# Looking for a decent Espresso machine and Grinder



## Exeon (Oct 14, 2018)

So basically I've used dolce gusto pads for years till I felt like upgrading.

Last year I bought a second hand Sage/breville barista express and loved it, sadly it broke down, and because replacement parts are hard to get (plus shipping and import tax is killing me) I've decided to replace it with something else.

I bought a Saeco Picobaristo deluxe, being my first fully automatic coffee maker during a sale and....I regret it, the coffee even at max temperature with pre-heated cups is lukewarm at best.

So since I'm within my return period (and luckily bought it from amazon) I'll be returning it, and getting something else.

I'm already set on my seperate milk frothner, however I have much doubts for the actual machine and grinder.

I'll be purchasing from amazon.de/Fr or uk (current pound to euro conversion is 1.2€ = 1pound)

My budget sits around 300€ so I'm looking at entry level I know this, I could potentially raise my budget if a good argument is given though.

Currently I've looked into the DeLonghi EC 685.M, a small 15 bar espresso machine going as low as 140€, however I feel that this machine is a tad small (seeing as i come from the barista express) alternatively the De'Longhi ECP35.31 seems "Aestetically" speaking more like what I'm looking for, but i can't seem to find actual difference between machines easily

I have heard Gaggia makes great machines as well, but I'm very unfamiliar with the brand/models that are considerd good.

As far as grinders go initially I was going for a budget burr grinder, but I've read on many sites that the grinder is very important and often cheap ones will ruin the beans in comparison to better grinders, sure I'd love to have a grinder with a portafilter, but I don't have an unlimited budget either.
⁂
_GOAL 1:_ Rewrite the part of the espresso thread that opens with the words containing "So since I'm" and closes with "machine and grinder.", substituting "milk frother" for "milk frothner".
⁂
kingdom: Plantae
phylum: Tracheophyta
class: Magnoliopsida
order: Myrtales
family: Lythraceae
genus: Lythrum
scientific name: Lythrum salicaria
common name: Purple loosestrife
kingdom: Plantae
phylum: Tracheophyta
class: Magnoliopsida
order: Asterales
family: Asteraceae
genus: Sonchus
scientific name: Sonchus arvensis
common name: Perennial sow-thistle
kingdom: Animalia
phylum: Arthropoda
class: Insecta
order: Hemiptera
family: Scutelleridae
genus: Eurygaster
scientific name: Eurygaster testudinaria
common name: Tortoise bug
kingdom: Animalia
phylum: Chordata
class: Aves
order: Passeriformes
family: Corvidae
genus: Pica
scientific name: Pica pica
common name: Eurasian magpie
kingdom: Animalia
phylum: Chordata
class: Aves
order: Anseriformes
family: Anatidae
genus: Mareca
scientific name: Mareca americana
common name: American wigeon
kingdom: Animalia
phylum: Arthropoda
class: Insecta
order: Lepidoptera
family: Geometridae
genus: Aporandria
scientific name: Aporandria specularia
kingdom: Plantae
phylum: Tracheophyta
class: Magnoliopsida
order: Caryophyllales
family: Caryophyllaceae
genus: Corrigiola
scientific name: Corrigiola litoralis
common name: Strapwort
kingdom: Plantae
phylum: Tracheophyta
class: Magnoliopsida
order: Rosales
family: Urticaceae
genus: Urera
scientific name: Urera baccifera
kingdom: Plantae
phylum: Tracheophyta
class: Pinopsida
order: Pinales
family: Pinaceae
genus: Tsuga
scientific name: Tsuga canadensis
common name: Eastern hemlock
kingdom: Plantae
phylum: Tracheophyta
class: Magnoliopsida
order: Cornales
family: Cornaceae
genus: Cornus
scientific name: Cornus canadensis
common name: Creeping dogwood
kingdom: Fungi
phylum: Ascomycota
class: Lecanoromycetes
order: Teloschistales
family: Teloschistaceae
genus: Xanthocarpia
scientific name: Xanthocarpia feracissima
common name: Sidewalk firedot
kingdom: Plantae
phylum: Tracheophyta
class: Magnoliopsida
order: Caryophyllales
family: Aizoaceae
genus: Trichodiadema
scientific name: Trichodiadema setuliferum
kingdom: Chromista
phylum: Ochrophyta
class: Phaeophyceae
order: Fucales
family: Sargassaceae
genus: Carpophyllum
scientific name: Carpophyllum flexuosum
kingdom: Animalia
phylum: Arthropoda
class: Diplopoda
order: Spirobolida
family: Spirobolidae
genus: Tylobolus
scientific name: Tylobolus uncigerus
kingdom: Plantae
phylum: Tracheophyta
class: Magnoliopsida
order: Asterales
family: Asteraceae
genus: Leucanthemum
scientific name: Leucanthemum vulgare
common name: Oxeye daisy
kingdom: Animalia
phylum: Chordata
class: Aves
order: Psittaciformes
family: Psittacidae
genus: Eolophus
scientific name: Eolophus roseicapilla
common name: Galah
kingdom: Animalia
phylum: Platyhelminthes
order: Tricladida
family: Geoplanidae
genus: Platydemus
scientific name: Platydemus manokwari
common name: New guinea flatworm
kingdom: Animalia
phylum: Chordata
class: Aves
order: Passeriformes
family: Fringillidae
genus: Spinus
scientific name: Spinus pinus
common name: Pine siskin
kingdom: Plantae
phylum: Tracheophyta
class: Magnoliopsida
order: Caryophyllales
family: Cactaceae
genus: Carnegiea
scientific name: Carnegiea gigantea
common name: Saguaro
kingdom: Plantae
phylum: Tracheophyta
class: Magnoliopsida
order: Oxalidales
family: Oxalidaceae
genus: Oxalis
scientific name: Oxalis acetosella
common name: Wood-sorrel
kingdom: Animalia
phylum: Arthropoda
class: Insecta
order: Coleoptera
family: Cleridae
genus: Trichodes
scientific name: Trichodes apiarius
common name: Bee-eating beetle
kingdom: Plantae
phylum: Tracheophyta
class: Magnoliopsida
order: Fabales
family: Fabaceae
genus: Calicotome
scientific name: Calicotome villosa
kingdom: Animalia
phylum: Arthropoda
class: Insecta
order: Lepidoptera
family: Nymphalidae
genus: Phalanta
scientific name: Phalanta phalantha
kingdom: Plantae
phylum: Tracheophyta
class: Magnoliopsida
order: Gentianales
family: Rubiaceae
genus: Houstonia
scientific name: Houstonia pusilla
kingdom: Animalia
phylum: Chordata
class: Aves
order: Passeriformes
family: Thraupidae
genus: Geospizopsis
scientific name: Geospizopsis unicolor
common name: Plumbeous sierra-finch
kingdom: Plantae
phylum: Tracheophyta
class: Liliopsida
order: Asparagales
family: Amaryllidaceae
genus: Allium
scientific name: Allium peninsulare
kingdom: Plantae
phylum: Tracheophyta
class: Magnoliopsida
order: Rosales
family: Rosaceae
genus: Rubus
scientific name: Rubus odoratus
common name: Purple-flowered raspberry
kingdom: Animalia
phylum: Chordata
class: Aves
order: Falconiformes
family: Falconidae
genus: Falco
⁂
_GOAL 2:_ Copy the listing from its first line through the line containing "genus: Corrigiola", keeping both ends and changing nothing.

_EXERCISE RESULT 1:_
So since I'm within my return period (and luckily bought it from amazon) I'll be returning it, and getting something else.

I'm already set on my seperate milk frother, however I have much doubts for the actual machine and grinder.

_EXERCISE RESULT 2:_
kingdom: Plantae
phylum: Tracheophyta
class: Magnoliopsida
order: Myrtales
family: Lythraceae
genus: Lythrum
scientific name: Lythrum salicaria
common name: Purple loosestrife
kingdom: Plantae
phylum: Tracheophyta
class: Magnoliopsida
order: Asterales
family: Asteraceae
genus: Sonchus
scientific name: Sonchus arvensis
common name: Perennial sow-thistle
kingdom: Animalia
phylum: Arthropoda
class: Insecta
order: Hemiptera
family: Scutelleridae
genus: Eurygaster
scientific name: Eurygaster testudinaria
common name: Tortoise bug
kingdom: Animalia
phylum: Chordata
class: Aves
order: Passeriformes
family: Corvidae
genus: Pica
scientific name: Pica pica
common name: Eurasian magpie
kingdom: Animalia
phylum: Chordata
class: Aves
order: Anseriformes
family: Anatidae
genus: Mareca
scientific name: Mareca americana
common name: American wigeon
kingdom: Animalia
phylum: Arthropoda
class: Insecta
order: Lepidoptera
family: Geometridae
genus: Aporandria
scientific name: Aporandria specularia
kingdom: Plantae
phylum: Tracheophyta
class: Magnoliopsida
order: Caryophyllales
family: Caryophyllaceae
genus: Corrigiola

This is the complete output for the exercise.